How about the disk check or defrag or whatever it is called? Will that help?


----------



## TheRatPatrol (Oct 1, 2003)

Make sure you have scrolling effects turned off too.

Goto:
Menu>Setup>System Setup>Display>Preferences>Scrolling Effects>Off


----------



## dpeters11 (May 30, 2007)

Rebooting won't clear it. If it's mostly the guide, I'd also turn off scrolling effects. That generally helps some.

It won't get you to a 24 level, but does help.

Looks like Rat Patrol beat me to it, with a better response even.


----------



## Brantel (Dec 8, 2006)

Scrolling has been off for years. I hate that effect....first think I turned off on my new HR24!


----------



## trdrjeff (Dec 3, 2007)

You may try two reboots within a few minutes to clear the guide data. I've noticed occasionally it will cause lag, especially while it tries to populate the show DVD cover images.


----------



## lugnutathome (Apr 13, 2009)

Make sure your screen display format is not in "Crop" mode too


----------



## DogLover (Mar 19, 2007)

"trdrjeff" said:


> You may try two reboots within a few minutes to clear the guide data. I've noticed occasionally it will cause lag, especially while it tries to populate the show DVD cover images.


This often helps, but it does sometimes slow down the machine for 24 to 48 hours while it depopulated the guide data.

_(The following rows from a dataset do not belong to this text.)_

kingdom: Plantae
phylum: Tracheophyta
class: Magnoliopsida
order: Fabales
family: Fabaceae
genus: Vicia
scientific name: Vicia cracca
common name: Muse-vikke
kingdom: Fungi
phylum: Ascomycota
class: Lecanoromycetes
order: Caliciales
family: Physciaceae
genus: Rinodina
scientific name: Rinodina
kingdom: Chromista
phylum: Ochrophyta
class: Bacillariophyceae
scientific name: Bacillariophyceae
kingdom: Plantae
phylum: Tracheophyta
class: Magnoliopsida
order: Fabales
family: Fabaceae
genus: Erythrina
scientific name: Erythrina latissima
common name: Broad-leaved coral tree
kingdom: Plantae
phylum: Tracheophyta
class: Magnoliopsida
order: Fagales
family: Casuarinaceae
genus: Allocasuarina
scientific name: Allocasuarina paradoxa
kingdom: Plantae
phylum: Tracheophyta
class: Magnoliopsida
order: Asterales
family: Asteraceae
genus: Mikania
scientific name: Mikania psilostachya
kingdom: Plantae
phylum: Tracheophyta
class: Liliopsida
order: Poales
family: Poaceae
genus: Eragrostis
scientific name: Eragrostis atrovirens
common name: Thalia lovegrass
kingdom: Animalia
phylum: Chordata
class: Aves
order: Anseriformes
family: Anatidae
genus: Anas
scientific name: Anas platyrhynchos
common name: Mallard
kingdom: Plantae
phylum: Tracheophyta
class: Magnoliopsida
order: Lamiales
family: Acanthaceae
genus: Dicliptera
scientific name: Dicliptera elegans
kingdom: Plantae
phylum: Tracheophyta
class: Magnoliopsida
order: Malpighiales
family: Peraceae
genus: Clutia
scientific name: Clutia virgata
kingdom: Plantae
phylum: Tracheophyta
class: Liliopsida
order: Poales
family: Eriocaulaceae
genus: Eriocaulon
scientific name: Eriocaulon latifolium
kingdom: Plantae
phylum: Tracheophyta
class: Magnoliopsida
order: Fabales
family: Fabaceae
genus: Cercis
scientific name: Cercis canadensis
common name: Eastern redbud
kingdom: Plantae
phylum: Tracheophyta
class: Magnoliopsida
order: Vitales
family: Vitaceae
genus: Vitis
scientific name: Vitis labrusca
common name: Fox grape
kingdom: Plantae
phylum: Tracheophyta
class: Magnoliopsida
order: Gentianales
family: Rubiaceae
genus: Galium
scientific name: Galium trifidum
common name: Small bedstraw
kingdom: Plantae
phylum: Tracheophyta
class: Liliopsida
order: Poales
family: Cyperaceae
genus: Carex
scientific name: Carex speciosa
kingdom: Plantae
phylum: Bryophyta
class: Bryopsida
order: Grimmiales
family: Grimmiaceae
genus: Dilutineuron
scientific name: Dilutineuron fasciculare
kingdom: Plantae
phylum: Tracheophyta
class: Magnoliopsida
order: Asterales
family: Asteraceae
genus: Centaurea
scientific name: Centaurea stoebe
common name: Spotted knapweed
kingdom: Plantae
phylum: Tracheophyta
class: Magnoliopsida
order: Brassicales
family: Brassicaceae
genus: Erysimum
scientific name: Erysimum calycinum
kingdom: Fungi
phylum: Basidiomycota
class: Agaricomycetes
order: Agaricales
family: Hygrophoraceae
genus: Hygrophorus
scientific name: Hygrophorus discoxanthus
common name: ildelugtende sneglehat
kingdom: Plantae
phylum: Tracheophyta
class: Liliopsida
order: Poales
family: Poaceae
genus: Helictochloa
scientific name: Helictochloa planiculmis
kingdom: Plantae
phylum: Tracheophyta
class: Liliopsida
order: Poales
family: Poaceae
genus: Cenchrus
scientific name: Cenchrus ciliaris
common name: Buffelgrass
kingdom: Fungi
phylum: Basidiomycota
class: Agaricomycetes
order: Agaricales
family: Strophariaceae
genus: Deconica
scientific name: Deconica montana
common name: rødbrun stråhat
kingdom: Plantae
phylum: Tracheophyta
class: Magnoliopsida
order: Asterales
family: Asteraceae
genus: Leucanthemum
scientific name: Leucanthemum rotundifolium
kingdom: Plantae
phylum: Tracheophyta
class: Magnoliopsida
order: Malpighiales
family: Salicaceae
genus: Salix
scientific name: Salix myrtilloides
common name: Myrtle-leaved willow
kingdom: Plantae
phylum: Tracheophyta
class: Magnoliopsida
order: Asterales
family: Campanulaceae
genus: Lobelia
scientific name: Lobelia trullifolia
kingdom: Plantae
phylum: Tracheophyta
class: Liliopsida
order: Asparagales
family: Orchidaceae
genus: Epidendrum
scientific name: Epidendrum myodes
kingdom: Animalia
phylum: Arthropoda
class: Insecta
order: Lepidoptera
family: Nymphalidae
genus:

If you do this, don't judge the speed for a few days.


----------



## dpeters11 (May 30, 2007)

You can also see if this helps any if you use the DirecTV remote.

http://www.dbstalk.com/showthread.php?t=184693


----------



## Brantel (Dec 8, 2006)

dpeters11 said:


> You can also see if this helps any if you use the DirecTV remote.
> 
> http://www.dbstalk.com/showthread.php?t=184693


Thanks, I use a Harmony remote.


----------